Consider how a game of flipping a coin seems to draw everyone—even people who took probability and statistics classes—into imagining "hot streaks" or "now I'm overdue for the other one."


if you want to go down a rabbit hole, lots of its roots stem from protestantism, especially calvinism. that cultural influence is not unique to the us, but i don’t really subscribe to any evolutionary behavior explanations to attitudes like this, personally


Right. At least when I was growing up we were all constantly told stuff like "you can accomplish anything if you set your mind to it". The corollary is that if you aren't able to accomplish something, it's because you didn't set your mind to it.


You can see it elsewhere in the comments on this post!


I was also of the naive impression we had collectively moved from this thinking and it was more so just a difficult problem to attack inherently. The comments here are very sobering.


Never underestimate stupidity or ignorance. Especially when that ignorance directly benefits someone rich.


I envy your (former?) optimism


There's a comment here making exactly that claim.


How have you managed to literally never meet a conservative?


> Understanding poverty starts with empathy.

Yes, but understanding the other mindset you're referring to requires some empathy too.

There are three paths to poverty: by birth, by bad luck, and by some definition of choice. No one chooses to be poor, of course, but we all have that school friend or a distant relative who consistently made bad decisions (drugs, gambling, skipping school, excess spending, terrible relationship choices, etc) and ended up in a bad spot more or less as a consequence of that.

Individuals who think that all poor people only have themselves to blame are bozos, but pretending that no one ever bears personal responsibility for poverty is wrong too. If we're "schooling" someone who has a personal story like that, we're not going to make them see the light.

A better position is to say that yes, sometimes people mess up, but it's good for the society as a whole to improve the outcomes for "at-fault" crowd too. This requires tailoring the solutions, because not everything can be solved with cash.


>This isn't a math problem.

It's an optimization problem, which I would consider a category of math problems. Not wanting to perform a solution or not being able to figure out a solution, or know how to find someone to solve it for them is a mind problem.


This view of the world puts everything on the individual. It might be worth reading up on structuralism to balance that perspective out a bit. I'm somewhere in the middle of the two extremes myself, but surely one must acknowledge that there are larger systems at play that can constrain an individual's ability to "optimize".


Saying that something "is a mindset" does not imply that one could just "mind oneself" out of it, anyway.
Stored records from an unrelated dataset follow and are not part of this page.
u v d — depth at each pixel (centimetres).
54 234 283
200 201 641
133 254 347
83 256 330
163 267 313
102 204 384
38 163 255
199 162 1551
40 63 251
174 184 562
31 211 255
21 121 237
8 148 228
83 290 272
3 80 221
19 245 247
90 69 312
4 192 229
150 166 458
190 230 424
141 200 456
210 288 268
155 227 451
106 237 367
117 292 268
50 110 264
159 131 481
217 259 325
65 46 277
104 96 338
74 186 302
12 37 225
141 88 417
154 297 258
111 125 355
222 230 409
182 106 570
Brains don't work that way.


"Solidarity" was the old word – at least in much of Europe – and was more than just a word but a value people held. It was already becoming rare when I was young in the 90s and while it's still mentioned on occasion, as a moral value it seems largely absent in today's political discourse.

When my grandparents talked about their childhood they talked about Nazi occupation, seeing childhood friends blown up, losing siblings, famine, and those types fun memories. Obviously a very different childhood than I and most people here had. Death may be the great equaliser, but a good ol' famine goes a long way in showing people that we're not so different, and that in the end we're all in it together. It's perhaps not surprising that solidarity was a much more important value for their generation.


> starts with empathy

I imagine there's an even "earlier" starting point most people don't have to begin at, which goes:

"My own circumstances are too different to truly empathize and understand, and I'm not too proud/delusional to admit it. The presence of that gap in comprehension is itself a reason for action."